I am one of the authors of that blog. The video is not ours, but we have commentated on it. Before I go any further it would be perfectly reasonable to say we know a lot about TV licence law, as a cursory glance of our blog will show. We have held the BBC (the statutory Licensing Authority) to account on aspects of TV licence law on several occasions.
If you read the "About" page you will see our motivations: we're more opposed to the way the licence fee is enforced, than the fee itself. Furthermore, we always encourage anyone using equipment for a licensable purpose (e.g. viewing/recording live broadcast TV programmes) should get a licence.
Our main bugbear is the way TV Licensing treat people who don't need a licence. If you don't need a licence, even if you volunteer the fact to TV Licensing (you are not legally obliged to tell them), they will harass you with intimidatory letters and send their people to check. If Sainsbury's sent someone to randomly check you weren't shoplifting, even though you'd earlier been in their store and had the opportunity to do so, you'd be rightly offended.
They daub big red warnings on the envelopes to embarass people infront of their postman or neighbours. They simply don't believe anyone can live without live TV. They scare people by threatening court, £1000 fines, detector vans and enforcement visits when they have no evidence of wrongdoing at all. That is a fact. Quite simply their tactics coerce payment from people who are not legally obliged to pay. The BBC love reading our blog. We couldn't air all their horrible little secrets so publicly if we weren't sure of our facts.

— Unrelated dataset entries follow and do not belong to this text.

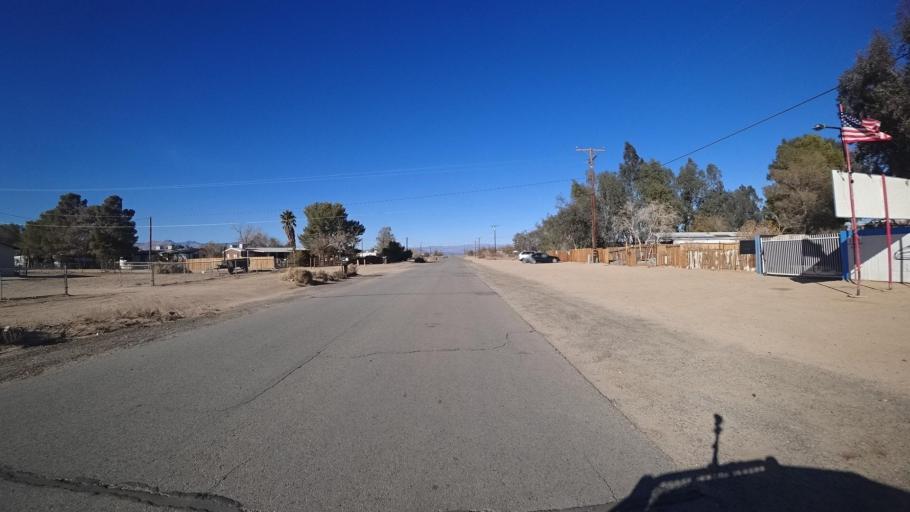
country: US
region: California
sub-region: Kern County
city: China Lake Acres
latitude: 35.6459
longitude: -117.7586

The BBC is funded by the fee, so they have a pecuniary advantage with every licence sold. They need money more than ever with the fee frozen until 2016. The people who sell the licences, employed by BBC contractor Capita Business Services Ltd., are on a crap basic rate but good commission for every licence sold. A lot of them will say almost anything to sell licences. They aren't particularly bothered whether the person buying needs a licence or not. That is also a fact (see our article about Criminal TV Licensing Employees).
A company called Fishburn Hedges is contracted to deal with TV Licensing PR. All the letters by "TV Licensing spokespeople" that appear in the local newspapers are written by them. The names are pretty common (Fergus Reid, Ian Fannon, Sarah Armstrong, Jon Shaw, Tim Downs, Mark Whitehouse) but they all work for TV Licensing's PR companies. A company called Proximity London deal with their routine letters, dubbed threatograms for their menacing and accusatory tone. Proximity actually hold the contract for the second time. Their first contract was terminated for publishing dishonest statistics in threatograms, but the BBC saw fit to re-employ them in the same role.
I've typed a lot already, but I'll summarise a few key points:
- If you don't watch/record live TV programmes you do not legally need a licence. Mere ownership of a TV or PC does not legally need a licence.
- If you do not need a licence you do not legally need to communicate with TV Licensing. Indeed you shouldn't, as it would be a completely wasted effort on your part.
- If you do not need a licence then you can safely bin TV Licensing threatograms and ignore the contents. Likewise you can safely slam the door if they send a salesman around to check on you.
- Most of what TV Licensing say is designed to scare people into buying a licence. Selling licences, by whatever tactics, is the aim of their people who receive a bonus for each sale.